Karena Candi Jolotundo adalah
pemandian ratu, Lokasi seluas 1 hektar ini bukan hanya menjadi tempat wisata
sejarah saja. banyak para pengalap berkah yang mandi di pemandian Jolotundo di
zaman sekarang menginginkan kecantikan secantik ratu di jaman Majapahit.
Pengunjung yang bakal melakukan ritual inilah bertujuan untuk ngalap berkah.
Berkah yang diharapkan oleh ritualis wanita adalah untuk menambah
kecantikan dan awet muda.
Khusus pada malam 1 Muharam atau
1 Suro tepat pada bulan purnama, Jolotundo dijejali pengunjung. Sebagian besar
untuk melakukan kegiatan ritual dan sebagian lain sekedar menikmati siraman
purnama obyek wisata di tengah hutan rimba tersebut.
Selain syarat akan nilai sejarah dan mitos yang
begitu kental, kawasan wisata ini juga memiliki fasilitas rekreatiif lainnya
seperti gazebo dan taman bermain anak yang dapat digunakan oleh pengunjung. Untuk
masuk kelokasi pengunjung dikenakan tiket masuk sebesar Rp. 3.000,-.

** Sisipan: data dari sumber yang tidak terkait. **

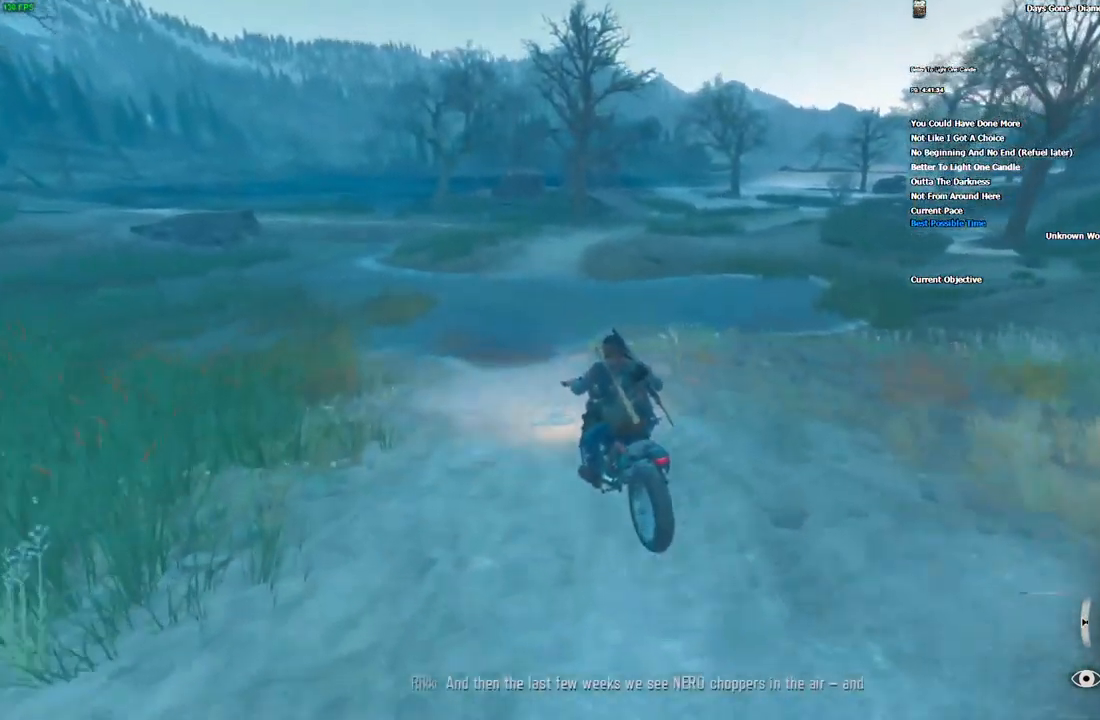
{"keys": ["w"], "mouse": [], "events": []}
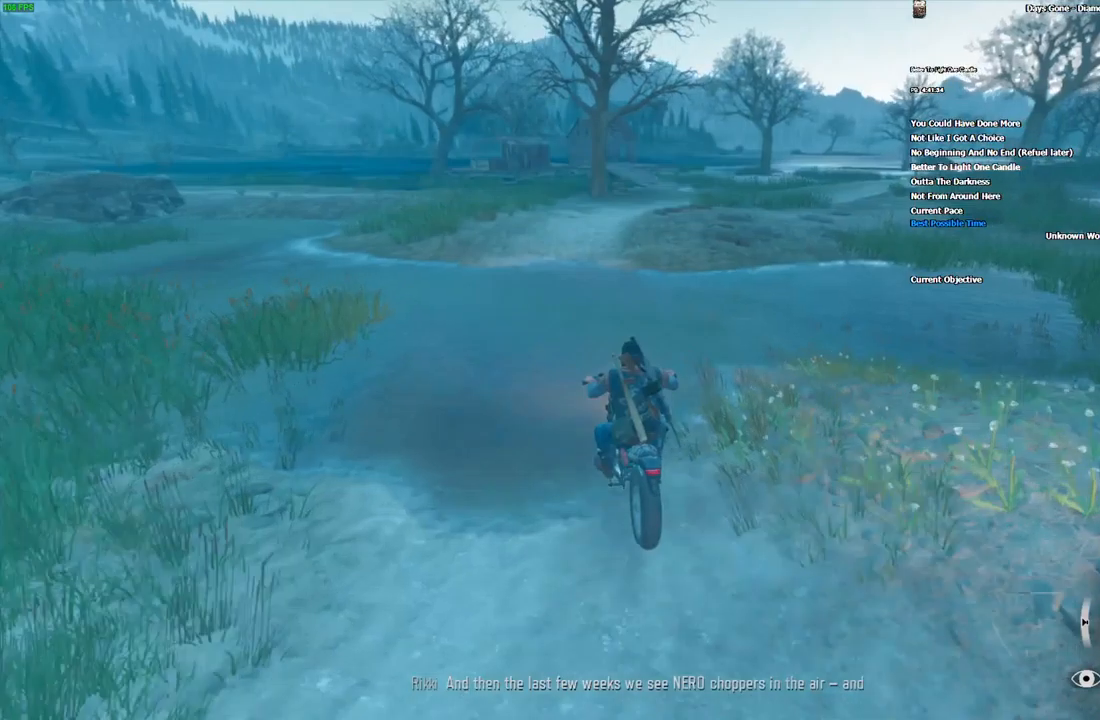
{"keys": ["w"], "mouse": [], "events": []}
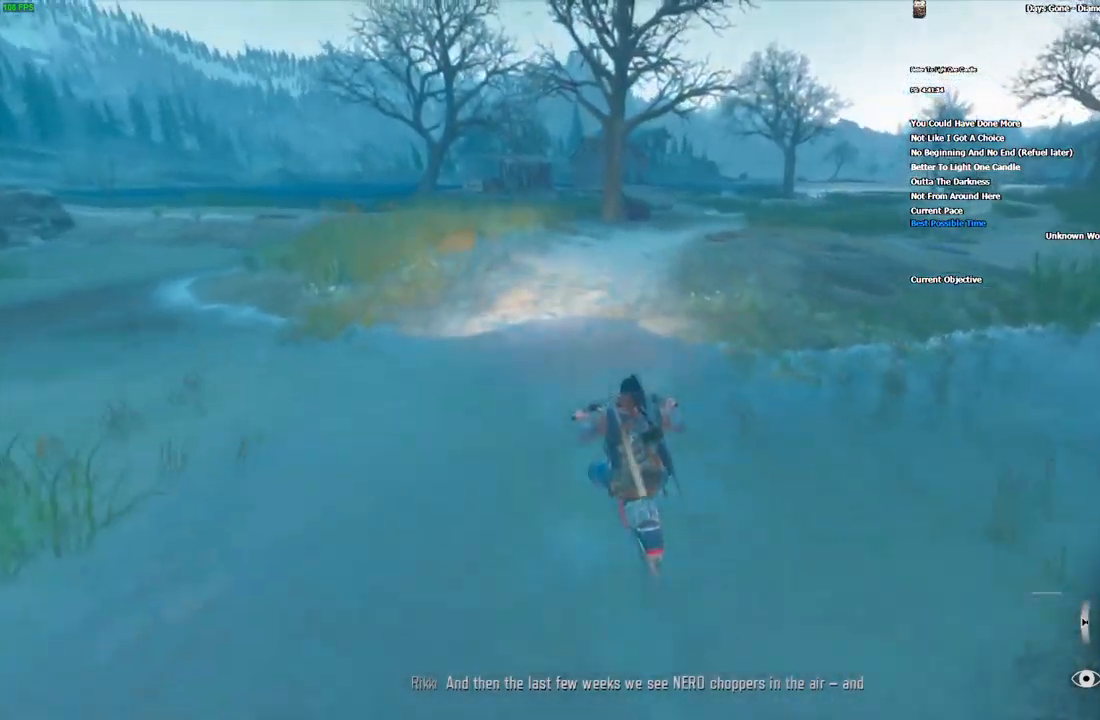
{"keys": ["w"], "mouse": [], "events": []}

Sayangnya, keistimewaan Petirtan Jolotundo tak banyak dinikmati
banyak orang. Selain karena keberadaannya yang tidak banyak diketahui orang dan
fasilitasnya yang kalah men arik dengan pemandian – pemandian atau waterboom di
sekitarnya salah satu kekurangannya adalah akses jalan menuju lokasi. Selain
sempit, kerusakan jalan juga banyak ditemukan. Untuk menuju lokasi, wisatawan
juga harus merogoh kocek yang cukup dalam untuk transportasi. Pasalnya, tak ada
angkutan umum yang melintas di jalur wisata ini. Bahkan pada malam hari,
wisatawan harus rela membayar Rp20 ribu jasa ojek hingga ke lokasi. Selain itu,
masih belum ada wisata pendukung yang bisa dijadikan wisata di lokasi itu. Tak
ayal, wisatawan hanya disuguhi pemandangan petirtan, tanpa ada wisata tambahan
.
Namun tidak ada salahnya mengunjungi
lokasi wisata yang sarat akan nilai sejarah dan keasrian alamnya, kususnya bagi
anda pecinta sejarah karena kawasan Jolotundo juga dapat dijadikan titik awal menuju 17
candi lain yang tersebar di sepanjang jalur pendakian Gunung Penanggungan.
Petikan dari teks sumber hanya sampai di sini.